Most people think they can eat heavily at big feasts and then eat sparingly afterwards to balance it out. But Yip says, once you've overeaten, the damage is done.

'Once the food is eaten, it's already digested in your body - it's in you,' she says.

Yip adds it is important to eat a variety of vegetables and fruits, and reminds young people that they should not only stick to the one or two particular fruits or vegetables that they happen to like while excluding others.

The key to lasting good health, she says, is a consistently balanced diet.

Young Post wishes you a healthy Year of the Tiger!

Peggy Yip suggests two easy and delicious recipes to help Young Post readers start a healthy post-festive diet

Strawberry Smoothie


1 cup skimmed milk
1/2 cup strawberries
2 tablespoons honey
1/2 teaspoon vanilla extract
1 peeled banana


Put all the ingredients into a blender, and process until smooth. The drink is good for breakfast or as a snack.

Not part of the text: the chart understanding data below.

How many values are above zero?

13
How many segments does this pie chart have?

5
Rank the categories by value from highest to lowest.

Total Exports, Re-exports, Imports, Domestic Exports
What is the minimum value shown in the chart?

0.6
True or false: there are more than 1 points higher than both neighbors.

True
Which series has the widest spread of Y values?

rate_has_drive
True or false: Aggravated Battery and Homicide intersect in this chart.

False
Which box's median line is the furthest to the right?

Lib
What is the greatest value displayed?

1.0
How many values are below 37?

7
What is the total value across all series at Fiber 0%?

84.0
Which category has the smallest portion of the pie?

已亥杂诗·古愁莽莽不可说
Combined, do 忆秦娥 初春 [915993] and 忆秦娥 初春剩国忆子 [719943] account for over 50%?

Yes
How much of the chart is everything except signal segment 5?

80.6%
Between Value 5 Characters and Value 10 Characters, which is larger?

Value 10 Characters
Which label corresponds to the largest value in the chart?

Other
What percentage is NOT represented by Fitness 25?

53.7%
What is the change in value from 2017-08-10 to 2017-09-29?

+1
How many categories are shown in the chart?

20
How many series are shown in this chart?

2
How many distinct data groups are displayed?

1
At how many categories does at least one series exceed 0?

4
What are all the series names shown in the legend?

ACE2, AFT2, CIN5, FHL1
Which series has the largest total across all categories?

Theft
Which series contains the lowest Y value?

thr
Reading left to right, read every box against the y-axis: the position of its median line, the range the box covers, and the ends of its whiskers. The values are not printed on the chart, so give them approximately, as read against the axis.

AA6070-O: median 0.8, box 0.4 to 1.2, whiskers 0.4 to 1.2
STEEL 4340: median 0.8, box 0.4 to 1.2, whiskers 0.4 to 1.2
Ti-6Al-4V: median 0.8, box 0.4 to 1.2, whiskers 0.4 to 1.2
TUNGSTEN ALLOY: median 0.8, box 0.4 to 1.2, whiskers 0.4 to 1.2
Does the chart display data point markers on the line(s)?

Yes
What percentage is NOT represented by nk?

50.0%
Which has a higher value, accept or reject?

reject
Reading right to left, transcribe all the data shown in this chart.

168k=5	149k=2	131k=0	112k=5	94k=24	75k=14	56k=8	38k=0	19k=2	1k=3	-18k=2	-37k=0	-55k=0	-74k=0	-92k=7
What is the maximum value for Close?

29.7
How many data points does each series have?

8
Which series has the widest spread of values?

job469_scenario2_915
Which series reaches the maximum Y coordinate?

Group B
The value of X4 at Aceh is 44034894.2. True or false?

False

Fruit with yoghurt dressing


1 cup fat-free or low-fat plain yoghurt several pinches of ground cinnamon (available in supermarkets)
1 cup of your favourite fruits (I suggest grapes, banana, pineapple, and kiwi)


Mix the yoghurt and cinnamon and pour it over the fruit. This may be a simple recipe, but it is tasty and easy, and perfect as a quick lunch or snack.